Chapter Eleven
“Well? What did you find out?” Pat looked up from her soda.
“Everything’s arranged. Stay put here another fifteen minutes or so and we’ll be on our way.” He needed time to reach New York. Somebody there might have an idea.
“Fifteen minutes! What on earth can one do in a drugstore for fifteen minutes? Whom did you talk to?”
“Now take it easy, Miss Patricia. I talked to your father’s place and they’re sending a car over. Your father himself wasn’t there yet. Some delay in New York. Then I talked to the police again and they said that with the description I gave them it shouldn’t take more than a few hours to straighten this whole thing out. They don’t think it was anything criminal. Perhaps a prank.”

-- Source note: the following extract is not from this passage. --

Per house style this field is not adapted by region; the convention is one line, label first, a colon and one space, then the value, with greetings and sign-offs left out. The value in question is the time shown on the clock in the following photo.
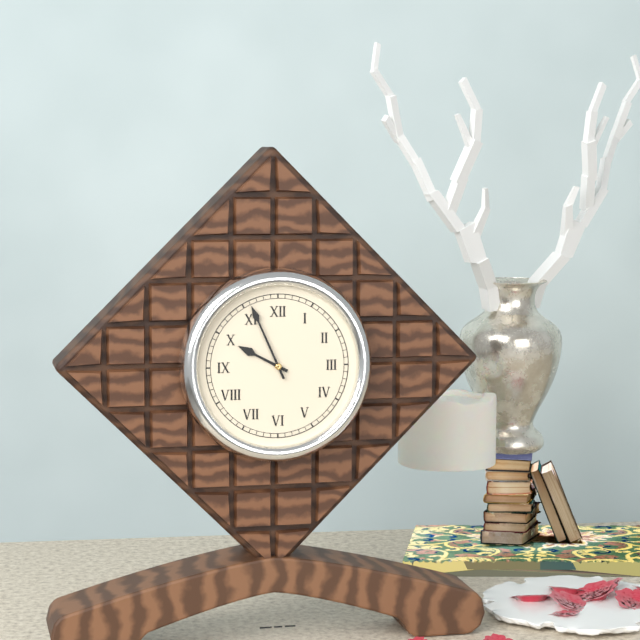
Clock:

“I don’t care what it was. The whole thing is a nuisance and as far as I’m concerned there’ll be hell to pay before I get through!” She got up, mean and edgy. “I’m calling a cab,” she said. “Pay the man for his lousy soda and then wait here for the car they’re sending. I’m not waiting any longer.” She started to walk off.
“Wait! If you call a cab now, you’ll probably wait longer than it takes for the car to get here. Besides, and I’m sorry about this, Miss Patricia, I don’t think we have enough money for the cab. It’s another fifty-mile drive, you know. The car they’re sending was right here in town, at a garage.”
“You know, Benny, I’d say you’re acting mighty queer about this. Once I get to the house I can pay the cab ten times over, you know, and any more trouble out of you is going to cost you plenty once I tell Father about this.” She fixed him with her gray, unloving eyes, and Benny thought how easily he could reach out and choke that skinny neck of hers.
“Will you wait just one second till I check again? You can wait that long, can’t you, for chrissakes?”
She looked at him with surprise and was hardly able to speak. “Tapkow,” she managed to say, “that’ll mean your job,” and she walked to the telephone booth.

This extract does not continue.